Briten diskutieren liberales Embryonengesetz

"Angriff auf die Menschenrechte"

Die katholische Kirche beklagte schon im Vorfeld einen "monströsen Angriff auf die Menschenrechte". Im britischen Unterhaus soll ab Montag eine Novelle des britischen Embryonengesetzes diskutiert werden. Es geht um Lizenzen für Mensch-Tier Embryos, künstliche Befruchtungen für lesbische Frauen und neue Richtlinien für Abtreibungen.

Autor/in:
Gaby Mahlberg
 (DR)

Schon seit Wochen sind Embryos aus menschlichem und tierischem Zellmaterial in den Schlagzeilen - nicht nur, weil deren Schaffung zu Forschungszwecken jetzt gesetzlich geregelt werden soll, sondern auch, weil es sie in der Praxis schon gibt. Mit einer Sondererlaubnis der britischen Embryologie-Behörde HFEA hatten Wissenschaftler am Institut für Humangenetik der Universität Newcastle menschliches Erbgut aus einer Hautzelle in die ausgehöhlte Eizelle einer Kuh eingefügt. Die offizielle Zulassung der sogenannten Chimären würde also nur noch eine bereits existierende Praxis langfristig legitimieren.

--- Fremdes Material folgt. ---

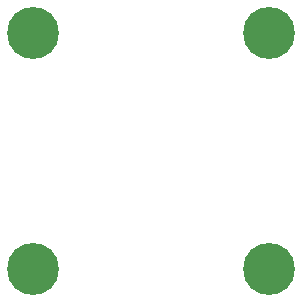
<source format=gbl>
%TF.GenerationSoftware,KiCad,Pcbnew,8.0.8*%
%TF.CreationDate,2025-01-29T17:01:18+00:00*%
%TF.ProjectId,ec30_2x2_lr_mh_0.1,65633330-5f32-4783-925f-6c725f6d685f,v0.1*%
%TF.SameCoordinates,PX8d24d00PY36d6160*%
%TF.FileFunction,Copper,L4,Bot*%
%TF.FilePolarity,Positive*%
%FSLAX46Y46*%
G04 Gerber Fmt 4.6, Leading zero omitted, Abs format (unit mm)*
G04 Created by KiCad (PCBNEW 8.0.8) date 2025-01-29 17:01:18*
%MOMM*%
%LPD*%
G01*
G04 APERTURE LIST*
%TA.AperFunction,ComponentPad*%
%ADD10C,4.400000*%
%TD*%
%TA.AperFunction,FiducialPad,Local*%
%ADD11C,4.400000*%
%TD*%
G04 APERTURE END LIST*
D10*
%TO.P,MH3,MH3,MH3*%
%TO.N,JD_PWR*%
X-10000800Y-10000800D03*
%TD*%
%TO.P,MH4,MH4,MH4*%
%TO.N,GND*%
X10000000Y-9999999D03*
%TD*%
%TO.P,MH2,MH2,MH2*%
%TO.N,GND*%
X10000000Y10000000D03*
%TD*%
D11*
%TO.P,MH1,MH1,MH1*%
%TO.N,JD_DATA*%
X-10000000Y10000001D03*
%TD*%
M02*

</source>
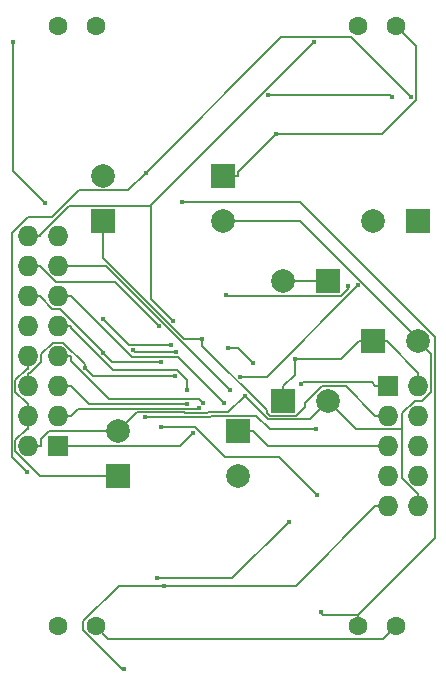
<source format=gbr>
G04 #@! TF.FileFunction,Copper,L2,Bot,Signal*
%FSLAX46Y46*%
G04 Gerber Fmt 4.6, Leading zero omitted, Abs format (unit mm)*
G04 Created by KiCad (PCBNEW (after 2015-mar-04 BZR unknown)-product) date Mon 16 Nov 2015 02:47:24 AM EST*
%MOMM*%
G01*
G04 APERTURE LIST*
%ADD10C,0.100000*%
%ADD11C,1.998980*%
%ADD12R,1.998980X1.998980*%
%ADD13R,1.727200X1.727200*%
%ADD14O,1.727200X1.727200*%
%ADD15C,1.600200*%
%ADD16C,0.381000*%
%ADD17C,0.152400*%
G04 APERTURE END LIST*
D10*
D11*
X83820000Y-119380000D03*
D12*
X93980000Y-119380000D03*
D11*
X93980000Y-123190000D03*
D12*
X83820000Y-123190000D03*
D11*
X110490000Y-133350000D03*
D12*
X110490000Y-123190000D03*
D11*
X106680000Y-123190000D03*
D12*
X106680000Y-133350000D03*
D11*
X85090000Y-140970000D03*
D12*
X95250000Y-140970000D03*
D11*
X95250000Y-144780000D03*
D12*
X85090000Y-144780000D03*
D11*
X102870000Y-138430000D03*
D12*
X102870000Y-128270000D03*
D11*
X99060000Y-128270000D03*
D12*
X99060000Y-138430000D03*
D13*
X107950000Y-137160000D03*
D14*
X110490000Y-137160000D03*
X107950000Y-139700000D03*
X110490000Y-139700000D03*
X107950000Y-142240000D03*
X110490000Y-142240000D03*
X107950000Y-144780000D03*
X110490000Y-144780000D03*
X107950000Y-147320000D03*
X110490000Y-147320000D03*
D13*
X80010000Y-142240000D03*
D14*
X77470000Y-142240000D03*
X80010000Y-139700000D03*
X77470000Y-139700000D03*
X80010000Y-137160000D03*
X77470000Y-137160000D03*
X80010000Y-134620000D03*
X77470000Y-134620000D03*
X80010000Y-132080000D03*
X77470000Y-132080000D03*
X80010000Y-129540000D03*
X77470000Y-129540000D03*
X80010000Y-127000000D03*
X77470000Y-127000000D03*
X80010000Y-124460000D03*
X77470000Y-124460000D03*
D15*
X105410000Y-106680000D03*
X108585000Y-106680000D03*
X80010000Y-106680000D03*
X83185000Y-106680000D03*
X80010000Y-157480000D03*
X83185000Y-157480000D03*
X105410000Y-157480000D03*
X108585000Y-157480000D03*
D16*
X98415400Y-115803200D03*
X100029500Y-134859700D03*
X97774500Y-112554600D03*
X108274200Y-112728800D03*
X88940200Y-154068600D03*
X85573300Y-161162200D03*
X94195400Y-129437900D03*
X104530100Y-128692000D03*
X95789200Y-137991200D03*
X87427700Y-119133200D03*
X109865600Y-112738900D03*
X77349000Y-144457700D03*
X88675800Y-140621300D03*
X101881900Y-146406200D03*
X102234900Y-156336000D03*
X90522700Y-121584500D03*
X99525700Y-148665300D03*
X88352300Y-153468400D03*
X101847400Y-140834300D03*
X87323300Y-139815700D03*
X94359600Y-133940000D03*
X96520000Y-135252800D03*
X89947900Y-134293500D03*
X86302900Y-134096100D03*
X82260900Y-135611000D03*
X89922200Y-136302300D03*
X83816100Y-134401800D03*
X88725300Y-135138600D03*
X89574500Y-133714200D03*
X83820000Y-131461800D03*
X88539600Y-132127700D03*
X92192900Y-133191000D03*
X100599400Y-137007000D03*
X91456200Y-141130400D03*
X91935000Y-139010000D03*
X90890100Y-138670300D03*
X92269100Y-138589100D03*
X90891900Y-137538700D03*
X94011800Y-138597200D03*
X94574100Y-137542600D03*
X78917500Y-121647200D03*
X76202000Y-108086000D03*
X101645600Y-108085100D03*
X89705700Y-131628300D03*
X95413600Y-136385300D03*
X105391000Y-128654600D03*
D17*
X95208400Y-119010200D02*
X98415400Y-115803200D01*
X95208400Y-119380000D02*
X95208400Y-119010200D01*
X93980000Y-119380000D02*
X95208400Y-119380000D01*
X107908400Y-133485900D02*
X107908400Y-133350000D01*
X110490000Y-136067500D02*
X107908400Y-133485900D01*
X110490000Y-137160000D02*
X110490000Y-136067500D01*
X106680000Y-133350000D02*
X107908400Y-133350000D01*
X110323300Y-108418300D02*
X108585000Y-106680000D01*
X110323300Y-112916200D02*
X110323300Y-108418300D01*
X107436300Y-115803200D02*
X110323300Y-112916200D01*
X98415400Y-115803200D02*
X107436300Y-115803200D01*
X77356800Y-135712500D02*
X77470000Y-135712500D01*
X76377400Y-136691900D02*
X77356800Y-135712500D01*
X76377400Y-137651500D02*
X76377400Y-136691900D01*
X77333400Y-138607500D02*
X76377400Y-137651500D01*
X77470000Y-138607500D02*
X77333400Y-138607500D01*
X77470000Y-139700000D02*
X77470000Y-138607500D01*
X77470000Y-134620000D02*
X77470000Y-135712500D01*
X77356800Y-140792500D02*
X77470000Y-140792500D01*
X76370200Y-141779100D02*
X77356800Y-140792500D01*
X76370200Y-142685400D02*
X76370200Y-141779100D01*
X78464800Y-144780000D02*
X76370200Y-142685400D01*
X85090000Y-144780000D02*
X78464800Y-144780000D01*
X77470000Y-139700000D02*
X77470000Y-140792500D01*
X107508000Y-158557000D02*
X108585000Y-157480000D01*
X84262000Y-158557000D02*
X107508000Y-158557000D01*
X83185000Y-157480000D02*
X84262000Y-158557000D01*
X99060000Y-138430000D02*
X99060000Y-137201600D01*
X100029500Y-136232100D02*
X100029500Y-134859700D01*
X99060000Y-137201600D02*
X100029500Y-136232100D01*
X103941900Y-134859700D02*
X105451600Y-133350000D01*
X100029500Y-134859700D02*
X103941900Y-134859700D01*
X106680000Y-133350000D02*
X105451600Y-133350000D01*
X107950000Y-147320000D02*
X106857500Y-147320000D01*
X108100000Y-112554600D02*
X97774500Y-112554600D01*
X108274200Y-112728800D02*
X108100000Y-112554600D01*
X100108900Y-154068600D02*
X88940200Y-154068600D01*
X106857500Y-147320000D02*
X100108900Y-154068600D01*
X85406000Y-161162200D02*
X85573300Y-161162200D01*
X82112400Y-157868600D02*
X85406000Y-161162200D01*
X82112400Y-157085200D02*
X82112400Y-157868600D01*
X85129000Y-154068600D02*
X82112400Y-157085200D01*
X88940200Y-154068600D02*
X85129000Y-154068600D01*
X104530100Y-128972200D02*
X104530100Y-128692000D01*
X103959200Y-129543100D02*
X104530100Y-128972200D01*
X94300600Y-129543100D02*
X103959200Y-129543100D01*
X94195400Y-129437900D02*
X94300600Y-129543100D01*
X110490000Y-147320000D02*
X110490000Y-146227500D01*
X105232600Y-140792600D02*
X109143700Y-140792600D01*
X102870000Y-138430000D02*
X105232600Y-140792600D01*
X110376800Y-146227500D02*
X110490000Y-146227500D01*
X109143700Y-144994400D02*
X110376800Y-146227500D01*
X109143700Y-140792600D02*
X109143700Y-144994400D01*
X77470000Y-142240000D02*
X78562500Y-142240000D01*
X109143700Y-139470700D02*
X109143700Y-140792600D01*
X110184400Y-138430000D02*
X109143700Y-139470700D01*
X110796200Y-138430000D02*
X110184400Y-138430000D01*
X111583500Y-137642700D02*
X110796200Y-138430000D01*
X111583500Y-134443500D02*
X111583500Y-137642700D01*
X110490000Y-133350000D02*
X111583500Y-134443500D01*
X97796200Y-139998200D02*
X95789200Y-137991200D01*
X101301800Y-139998200D02*
X97796200Y-139998200D01*
X102870000Y-138430000D02*
X101301800Y-139998200D01*
X79219800Y-140970000D02*
X85090000Y-140970000D01*
X78562500Y-141627300D02*
X79219800Y-140970000D01*
X78562500Y-142240000D02*
X78562500Y-141627300D01*
X94385600Y-139394800D02*
X95789200Y-137991200D01*
X92688600Y-139394800D02*
X94385600Y-139394800D01*
X92612200Y-139471200D02*
X92688600Y-139394800D01*
X90720400Y-139471200D02*
X92612200Y-139471200D01*
X90644100Y-139394900D02*
X90720400Y-139471200D01*
X86665100Y-139394900D02*
X90644100Y-139394900D01*
X85090000Y-140970000D02*
X86665100Y-139394900D01*
X100519700Y-123190000D02*
X93980000Y-123190000D01*
X110490000Y-133160300D02*
X100519700Y-123190000D01*
X110490000Y-133350000D02*
X110490000Y-133160300D01*
X98914700Y-107646200D02*
X87427700Y-119133200D01*
X104772900Y-107646200D02*
X98914700Y-107646200D01*
X109865600Y-112738900D02*
X104772900Y-107646200D01*
X76058700Y-143167400D02*
X77349000Y-144457700D01*
X76058700Y-124256700D02*
X76058700Y-143167400D01*
X77469900Y-122845500D02*
X76058700Y-124256700D01*
X79496200Y-122845500D02*
X77469900Y-122845500D01*
X81733200Y-120608500D02*
X79496200Y-122845500D01*
X85952400Y-120608500D02*
X81733200Y-120608500D01*
X87427700Y-119133200D02*
X85952400Y-120608500D01*
X91574300Y-140621300D02*
X88675800Y-140621300D01*
X94173900Y-143220900D02*
X91574300Y-140621300D01*
X98696600Y-143220900D02*
X94173900Y-143220900D01*
X101881900Y-146406200D02*
X98696600Y-143220900D01*
X105410000Y-157480000D02*
X105410000Y-156552900D01*
X100472000Y-121584500D02*
X90522700Y-121584500D01*
X111888700Y-133001200D02*
X100472000Y-121584500D01*
X111888700Y-150074200D02*
X111888700Y-133001200D01*
X105410000Y-156552900D02*
X111888700Y-150074200D01*
X102451800Y-156552900D02*
X102234900Y-156336000D01*
X105410000Y-156552900D02*
X102451800Y-156552900D01*
X94722600Y-153468400D02*
X99525700Y-148665300D01*
X88352300Y-153468400D02*
X94722600Y-153468400D01*
X97916500Y-140834300D02*
X101847400Y-140834300D01*
X96782200Y-139700000D02*
X97916500Y-140834300D01*
X92967700Y-139700000D02*
X96782200Y-139700000D01*
X92852000Y-139815700D02*
X92967700Y-139700000D01*
X87323300Y-139815700D02*
X92852000Y-139815700D01*
X95207200Y-133940000D02*
X94359600Y-133940000D01*
X96520000Y-135252800D02*
X95207200Y-133940000D01*
X86500300Y-134293500D02*
X86302900Y-134096100D01*
X89947900Y-134293500D02*
X86500300Y-134293500D01*
X77470000Y-137160000D02*
X77470000Y-136067500D01*
X82260900Y-135293800D02*
X82260900Y-135611000D01*
X80457000Y-133489900D02*
X82260900Y-135293800D01*
X79564500Y-133489900D02*
X80457000Y-133489900D01*
X78562500Y-134491900D02*
X79564500Y-133489900D01*
X78562500Y-135111700D02*
X78562500Y-134491900D01*
X77606700Y-136067500D02*
X78562500Y-135111700D01*
X77470000Y-136067500D02*
X77606700Y-136067500D01*
X82952200Y-136302300D02*
X89922200Y-136302300D01*
X82260900Y-135611000D02*
X82952200Y-136302300D01*
X77470000Y-129540000D02*
X78562500Y-129540000D01*
X83816100Y-134308900D02*
X83816100Y-134401800D01*
X80139700Y-130632500D02*
X83816100Y-134308900D01*
X79518300Y-130632500D02*
X80139700Y-130632500D01*
X78562500Y-129676700D02*
X79518300Y-130632500D01*
X78562500Y-129540000D02*
X78562500Y-129676700D01*
X84552900Y-135138600D02*
X88725300Y-135138600D01*
X83816100Y-134401800D02*
X84552900Y-135138600D01*
X86034900Y-133676700D02*
X83820000Y-131461800D01*
X89537000Y-133676700D02*
X86034900Y-133676700D01*
X89574500Y-133714200D02*
X89537000Y-133676700D01*
X78562500Y-127113200D02*
X78562500Y-127000000D01*
X79827300Y-128378000D02*
X78562500Y-127113200D01*
X84789900Y-128378000D02*
X79827300Y-128378000D01*
X88539600Y-132127700D02*
X84789900Y-128378000D01*
X77470000Y-127000000D02*
X78562500Y-127000000D01*
X107950000Y-139700000D02*
X106857500Y-139700000D01*
X83820000Y-126356800D02*
X83820000Y-123190000D01*
X90654200Y-133191000D02*
X83820000Y-126356800D01*
X92192900Y-133191000D02*
X90654200Y-133191000D01*
X104354100Y-137196600D02*
X106857500Y-139700000D01*
X102347600Y-137196600D02*
X104354100Y-137196600D01*
X100909400Y-138634800D02*
X102347600Y-137196600D01*
X100909400Y-138909000D02*
X100909400Y-138634800D01*
X100127800Y-139690600D02*
X100909400Y-138909000D01*
X97945900Y-139690600D02*
X100127800Y-139690600D01*
X97674400Y-139419100D02*
X97945900Y-139690600D01*
X97674400Y-139239200D02*
X97674400Y-139419100D01*
X92192900Y-133757700D02*
X97674400Y-139239200D01*
X92192900Y-133191000D02*
X92192900Y-133757700D01*
X106556400Y-136858900D02*
X106857500Y-137160000D01*
X100747500Y-136858900D02*
X106556400Y-136858900D01*
X100599400Y-137007000D02*
X100747500Y-136858900D01*
X107950000Y-137160000D02*
X106857500Y-137160000D01*
X97748400Y-142240000D02*
X96478400Y-140970000D01*
X107950000Y-142240000D02*
X97748400Y-142240000D01*
X95250000Y-140970000D02*
X96478400Y-140970000D01*
X102870000Y-128270000D02*
X101641600Y-128270000D01*
X101641600Y-128270000D02*
X99060000Y-128270000D01*
X90346600Y-142240000D02*
X91456200Y-141130400D01*
X80010000Y-142240000D02*
X90346600Y-142240000D01*
X80010000Y-139700000D02*
X81102500Y-139700000D01*
X81712700Y-139089800D02*
X81102500Y-139700000D01*
X91855200Y-139089800D02*
X81712700Y-139089800D01*
X91935000Y-139010000D02*
X91855200Y-139089800D01*
X80010000Y-137160000D02*
X81102500Y-137160000D01*
X82612800Y-138670300D02*
X81102500Y-137160000D01*
X90890100Y-138670300D02*
X82612800Y-138670300D01*
X80010000Y-134620000D02*
X81102500Y-134620000D01*
X81102500Y-135045900D02*
X81102500Y-134620000D01*
X84307500Y-138250900D02*
X81102500Y-135045900D01*
X91930900Y-138250900D02*
X84307500Y-138250900D01*
X92269100Y-138589100D02*
X91930900Y-138250900D01*
X80010000Y-132080000D02*
X81102500Y-132080000D01*
X90891900Y-136634300D02*
X90891900Y-137538700D01*
X90087400Y-135829800D02*
X90891900Y-136634300D01*
X84650900Y-135829800D02*
X90087400Y-135829800D01*
X81102500Y-132281400D02*
X84650900Y-135829800D01*
X81102500Y-132080000D02*
X81102500Y-132281400D01*
X80010000Y-129540000D02*
X81102500Y-129540000D01*
X86275400Y-134712900D02*
X81102500Y-129540000D01*
X90127500Y-134712900D02*
X86275400Y-134712900D01*
X94011800Y-138597200D02*
X90127500Y-134712900D01*
X80010000Y-127000000D02*
X81102500Y-127000000D01*
X84031500Y-127000000D02*
X94574100Y-137542600D01*
X81102500Y-127000000D02*
X84031500Y-127000000D01*
X76202000Y-118931700D02*
X78917500Y-121647200D01*
X76202000Y-108086000D02*
X76202000Y-118931700D01*
X77470000Y-124460000D02*
X78506000Y-124460000D01*
X78506000Y-124403500D02*
X78506000Y-124460000D01*
X80961400Y-121948100D02*
X78506000Y-124403500D01*
X87861800Y-121948100D02*
X80961400Y-121948100D01*
X87861800Y-121868900D02*
X87861800Y-121948100D01*
X101645600Y-108085100D02*
X87861800Y-121868900D01*
X87861800Y-129784400D02*
X87861800Y-121948100D01*
X89705700Y-131628300D02*
X87861800Y-129784400D01*
X97660300Y-136385300D02*
X105391000Y-128654600D01*
X95413600Y-136385300D02*
X97660300Y-136385300D01*
M02*

</source>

Die katholische Kirche lehnt die embryonale Stammzellforschung und die Herstellung von Chimären entschieden ab. Der schottische Kardinal Keith O'Brien sprach von einem "monströsen Angriff auf die Menschenrechte, die menschliche Würde und das menschliche Leben". Der Londoner Kardinal Cormac Murphy-O'Connor und der Erzbischof von Cardiff, Peter Smith, riefen die Wissenschaftler dazu auf, sich auf die Forschung mit adulten Stammzellen zu beschränken. Dafür müsse "kein menschliches Leben neu geschaffen und zerstört" oder "menschliches und tierisches Leben miteinander vermischt" werden. Forschung sollte möglich sein, ohne auf "ethisch fragwürdige Mittel" zurückzugreifen.

Streitpunkt künstliche Befruchtungen
Ebenso wendet sich die Kirche gegen einen Gesetzesvorschlag, der alleinstehenden und lesbischen Müttern künstliche Befruchtungen ermöglichen will. Das würde zum Wegfall der bisher gesetzlich verankerten "Notwendigkeit eines Vaters" führen und auch lesbische Paaren in einer eingetragen Lebensgemeinschaft gesetzlich als Eltern anerkennen. Das Fehlen einer Vaterfigur könne tiefgreifende psychologische Folgen für das Kind haben und sich negativ auf einen "gesunden Identitätssinn" auswirken, heißt es in einem Positionspapier der Kirche.

Eine solche Neudefinition der Elternschaft hätte aber auch weitreichende gesellschaftliche Konsequenzen. Ganze Teile des Familienrechts müssten neugeschrieben werden. "Gegen diesen Teil der Gesetzesvorlage sind auch viele, die nichts gegen Embryo-Experimente haben," sagte Josephine Quintaville, Mitbegründerin einer Lobby-Gruppe für reproduktive Ethik (CORE), der Katholischen Nachrichten-Agentur (KNA).

"Wir sehen die Abtreibung als eine Tragödie"
Klarer sind die Fronten dagegen beim Thema Abtreibung. Während Abtreibungsbefürworter Schwangerschaftsabbrüche vollkommen zu einer individuellen Entscheidung machen und die bisher erforderliche ärztliche Zustimmung in den ersten zwölf Schwangerschaftswochen abschaffen wollen, fordern Lebensschützer eine Verkürzung der gesetzlichen Abtreibungsfrist von 24 auf 20 Wochen. Ihr Argument: Die Überlebenschancen zu früh geborener Babys hätten sich dank des medizinischen Fortschritts verbessert. Befürworter einer liberaleren Gesetzgebung sehen dafür keinen wissenschaftlichen Beleg.

In Großbritannien werden jährlich etwa 200.000 Abtreibungen vorgenommen. "Wir sehen die Abtreibung als eine Tragödie, weil sie das Wohl einer Person gegen das einer anderen setzt," sagte ein Sprecher der anglikanischen Kirche der KNA. Die gegenwärtige Gesetzeslage lege nicht genügend Wert auf die "moralische Bedeutung des Fötus".